**SECCIÓN DEL DOCUMENTO:**

----------------------------------------

Si vamos en la historia hacia atrás, Chávez y el chavismo han logrado crear un club de freaks suficientes para llenar un gran museo de cera de grandes delincuentes. Allí estaría la figura de Guido Antonini Wilson portando el maletín con los 800 mil dólares de PDVSA que le llevó a Cristina Kirchner para su campaña electoral. Sentados, contando dólares, los sobrinos siniestros, los Flores, antes de ser capturados. El “tuerto” Andrade, exguardaespaldas de Chávez, montando sus caballos en su mansión de Palm Beach. Nervis Villalobos, Clíver Alcalá, los afiches con el título de “Wanted” ofreciendo 15 millones de dólares por las cabezas de Maduro y Diosado. Y paremos de contar.

Esas serían las figuras de cera del primer piso. “Grandes corruptos”, se llamaría la sala. Pero en el segundo, veamos qué deciden los museógrafos, podría estar la sala de “Bandidos, guerrilleros y terroristas”. Santrich e Iván Márquez estarían en la puerta dando la bienvenida. Más adentro, Gentil Duarte, la plana mayor del ELN y los claves de Al Quaeda. En el tercer piso “Paramilitarismo y negocios bajos”, podría ser, se colocarían los distintos jefes de los colectivos de civiles armados, los matariles del arco minero y los grandes jefes de la Guardia Nacional.

A la salida podríamos colocar la sala de “Estadísticas” donde resaltarían cifras interesantes sobre la corrupción venezolana en los tribunales de EE.UU. Datos como que 56 acusados han admitido su culpabilidad, en este instante están abiertas 48 causas, hay 78 fugitivos y el total de lo robado, o mal habido, llega al monto de 16 mil millones de dólares.

El museo sería una joya. Podría llamarse, para darle un toque literario “Hugo Chávez y los cuarenta ladrones”. Aunque como en “Timbalero”, la canción aquella de Willie Colón y Héctor Lavoe, los asesores de la DEA podrían corear: “Entren que caben cien”. Y sacar más expedientes.

----------------------------------------

**Datos de parámetros extrínsecos de la cámara:**
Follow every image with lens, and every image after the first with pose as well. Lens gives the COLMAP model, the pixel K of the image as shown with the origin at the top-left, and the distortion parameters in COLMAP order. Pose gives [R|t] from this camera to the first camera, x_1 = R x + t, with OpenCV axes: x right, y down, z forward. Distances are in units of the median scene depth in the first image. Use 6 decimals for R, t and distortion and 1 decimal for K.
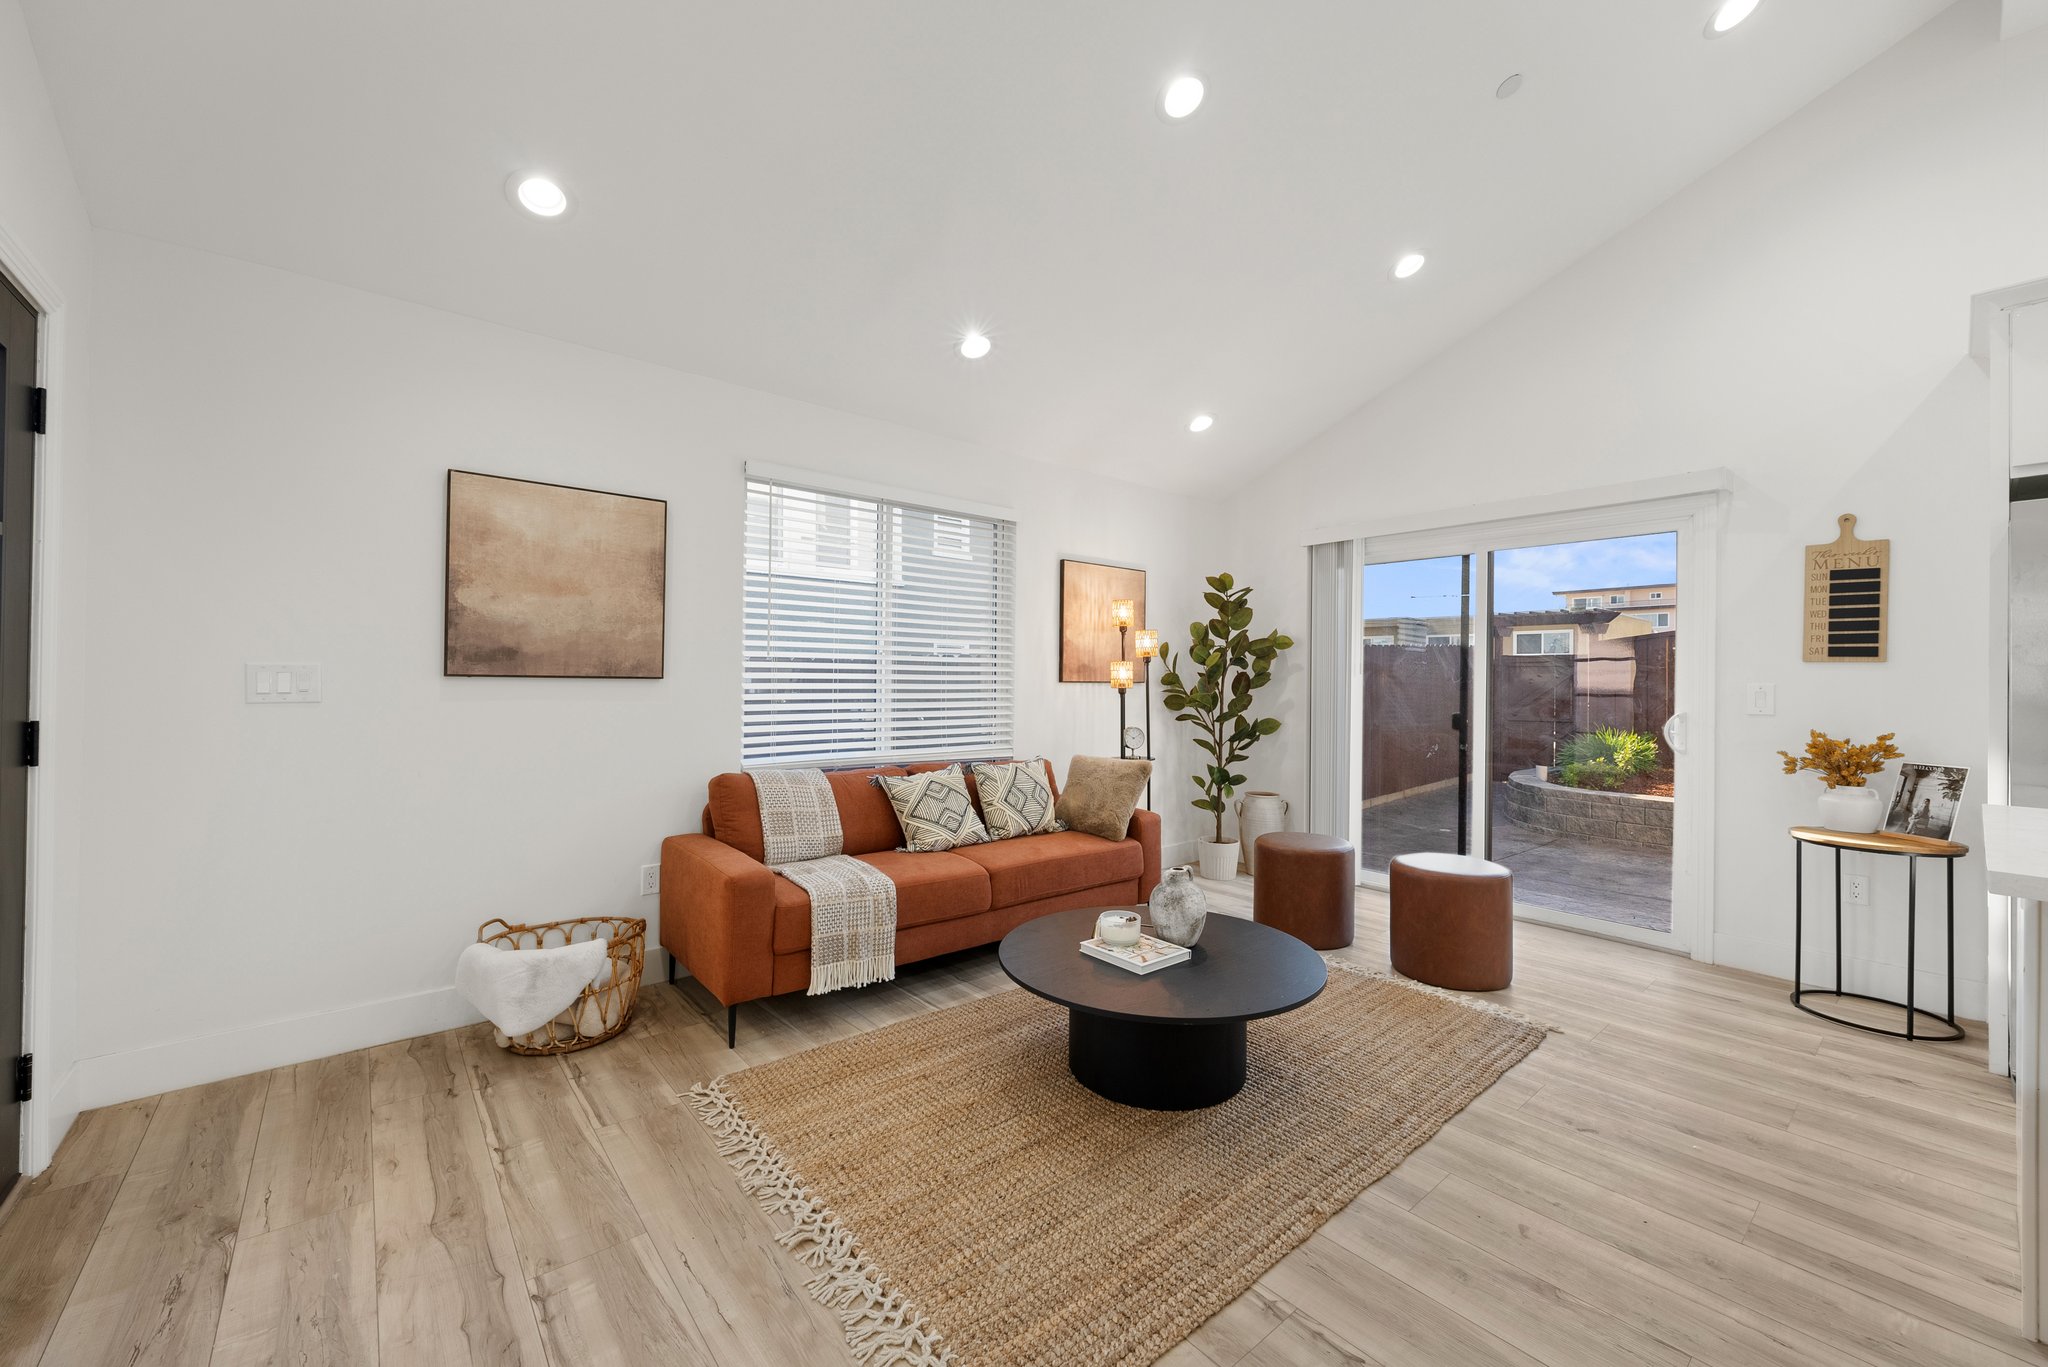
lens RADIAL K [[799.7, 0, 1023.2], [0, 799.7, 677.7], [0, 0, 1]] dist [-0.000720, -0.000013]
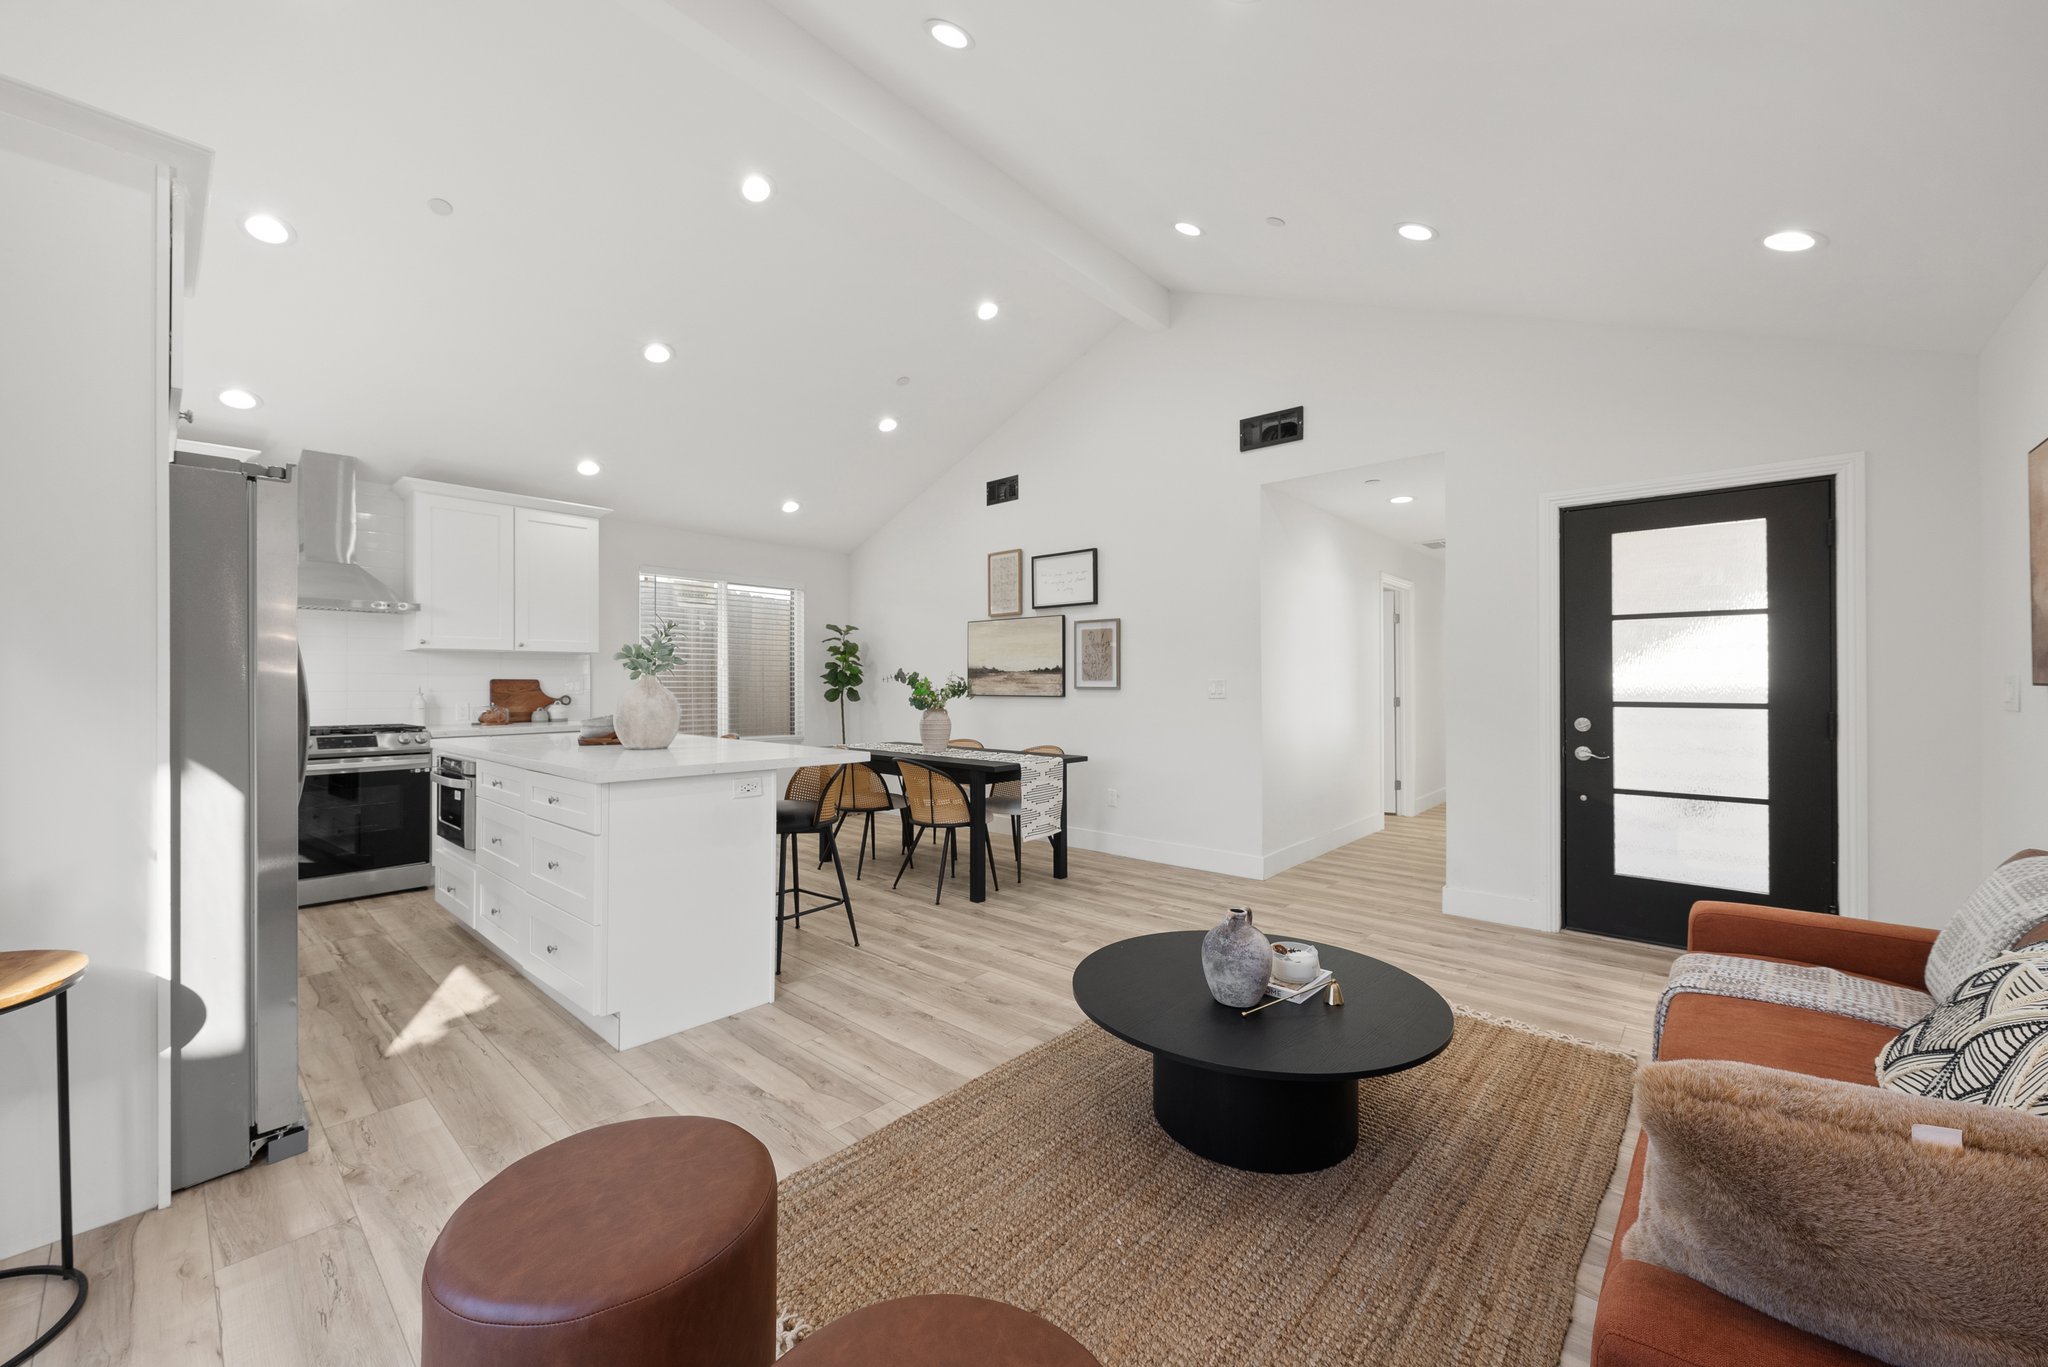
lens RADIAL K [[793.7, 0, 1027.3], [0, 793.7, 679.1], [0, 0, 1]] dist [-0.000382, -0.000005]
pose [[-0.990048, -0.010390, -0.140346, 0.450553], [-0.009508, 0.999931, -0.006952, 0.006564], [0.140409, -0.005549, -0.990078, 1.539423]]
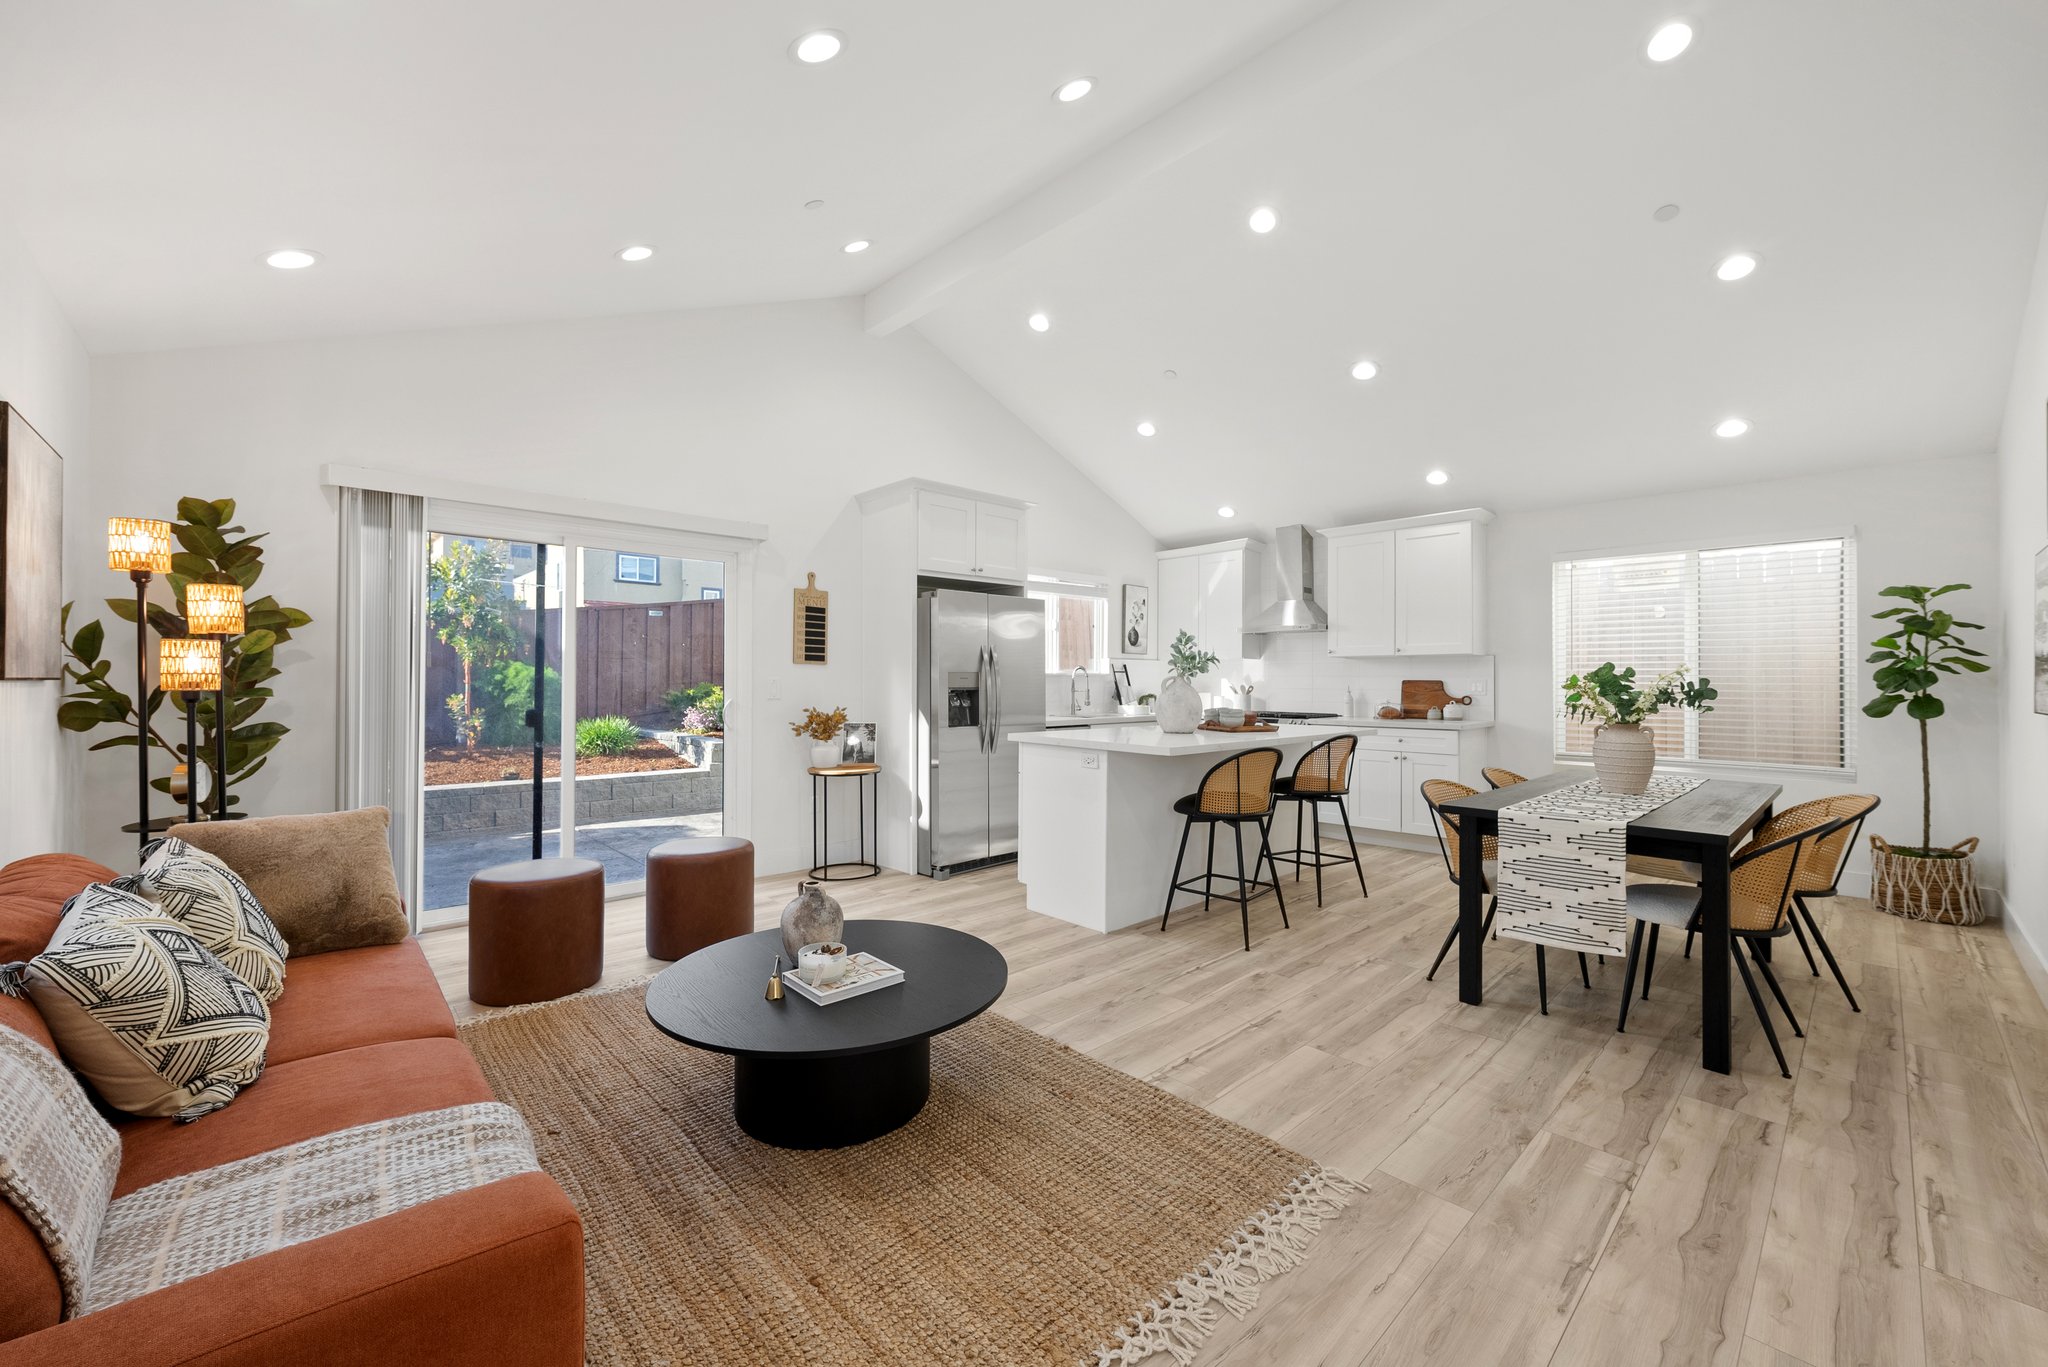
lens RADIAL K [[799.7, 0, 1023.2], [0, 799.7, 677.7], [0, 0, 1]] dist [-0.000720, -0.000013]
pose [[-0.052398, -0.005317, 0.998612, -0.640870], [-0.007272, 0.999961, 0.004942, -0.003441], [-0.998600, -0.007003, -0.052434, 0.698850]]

----------------------------------------

**ACCIÓN REQUERIDA:**
¿Puedes copiar al pie de la letra el tramo del fragmento sobre el chavismo que va desde "A la salida" hasta "millones de dólares."?

**RESPUESTA:**
A la salida podríamos colocar la sala de “Estadísticas” donde resaltarían cifras interesantes sobre la corrupción venezolana en los tribunales de EE.UU. Datos como que 56 acusados han admitido su culpabilidad, en este instante están abiertas 48 causas, hay 78 fugitivos y el total de lo robado, o mal habido, llega al monto de 16 mil millones de dólares.